Agents Jozef Gabcik (Cillian Murphy) and Jan Kubis (Jamie Dornan) make their way into Prague knowing they have an operation to proceed with. This is Operation Anthropoid; a taskto assassinate third highest ranking Nazi official Reinhard Heydrich. The two of them withhelp from the Czech Resistance plan their method of attack carefully for the 27th May 1942.

I must say first of all that though there is a great amount of costuming, location and accented detail throughout the first act, it does go by ever so slowly. In a good way it lets us as the audience have a chance to breathe in the dangerous war atmosphere and understand the character’s motivations but it almost drags with dialogue and the quite Hollywood style romantic subplots just don’t sit right.

Once the 60 minute hits though, the film shifts a gear. This is of course as we witness the assassination attempt on real life German horror figure Heydrich. The sequence we get could possibly be one of the best unnerving bouts of cinematic tension I’ve seen, it’s paced effectively, performed amazingly and with a gripping score on top, the scene becomes highly strung and appears like the massively important event in the war effort it was.
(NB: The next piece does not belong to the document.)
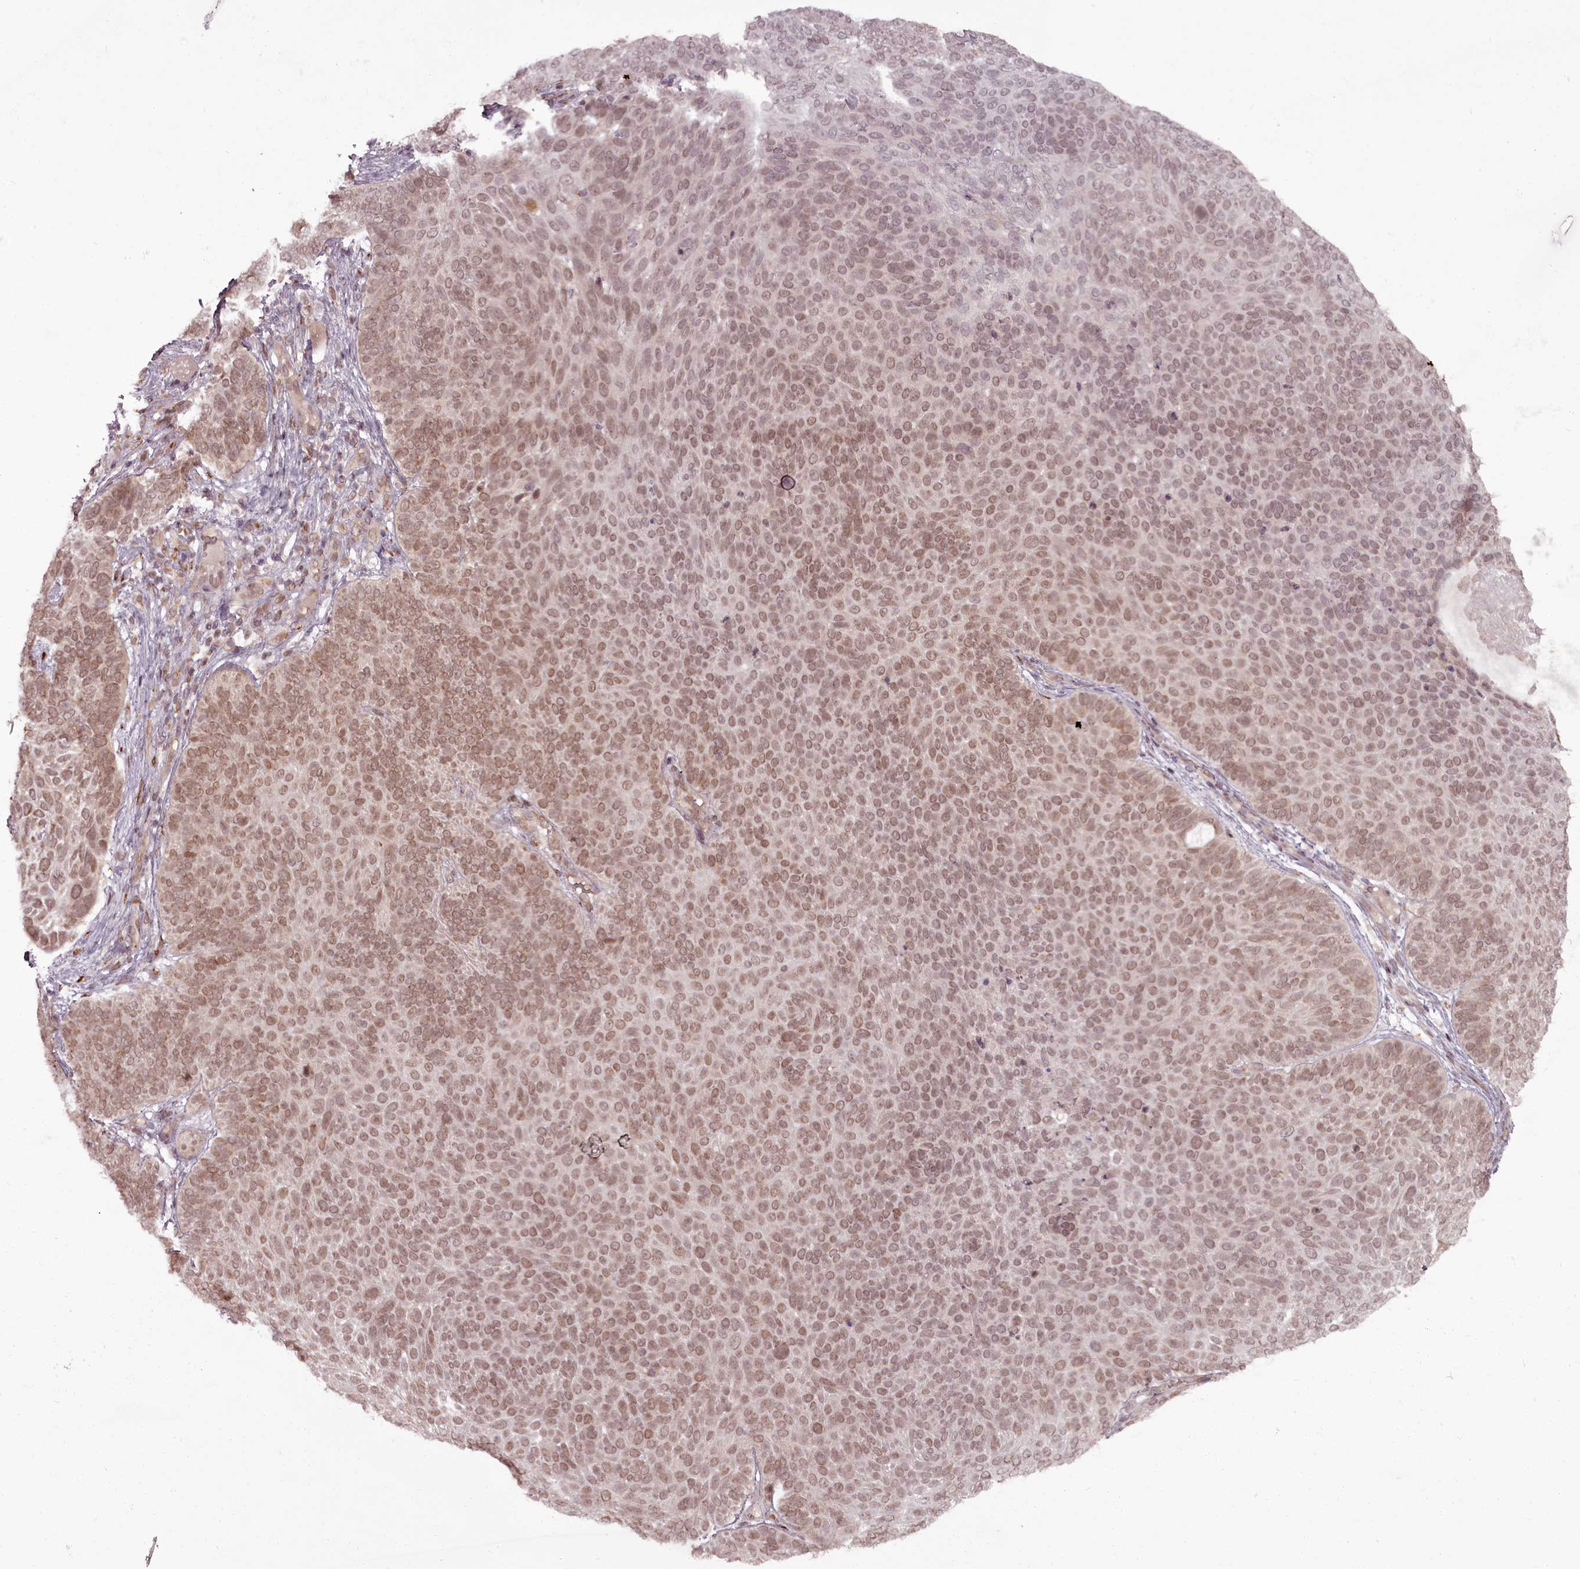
{"staining": {"intensity": "moderate", "quantity": ">75%", "location": "nuclear"}, "tissue": "skin cancer", "cell_type": "Tumor cells", "image_type": "cancer", "snomed": [{"axis": "morphology", "description": "Basal cell carcinoma"}, {"axis": "topography", "description": "Skin"}], "caption": "Brown immunohistochemical staining in skin cancer (basal cell carcinoma) displays moderate nuclear expression in about >75% of tumor cells. (IHC, brightfield microscopy, high magnification).", "gene": "CEP83", "patient": {"sex": "male", "age": 85}}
Sean Ellis directs the majority of this film in an engaging manner. He falls short of the authenticity from time to time or as said takes too long in the first act, but with the road side assassination sequence and the following aftermath we kick into an aggressive third act seeing the Gestapo and other officials hunt down the Czechoslovakian fighters. In a way the church violence and stand offs looks more entertaining than bloody, painful or uncomfortable, which perhaps it should have been instead, but all guns are literally blazing as we greatly see these brave soldiers defend themselves.

Jamie Dornan in the first thing I’ve seen him in, is a great role. He displays the shaky nerves of a Czech man constantly well but is still a dominant and capable hero wanting to fight back. Cillian Murphy is brilliant as he always is, playing the more forceful and thinking Slovak to Dornan’s Kubis. Toby Jones immerses himself also, as a possible fictional but still necessary uncle type role who leads the Resistance.

For such a huge event in WW2 and the task they underwent, I feel ashamed I’d never heard of it in any capacity. This movie then is brilliant for shedding light on a group of men deserving of their place in the history books if not totally brilliant as a movie there’s enough tension to keep it respectable.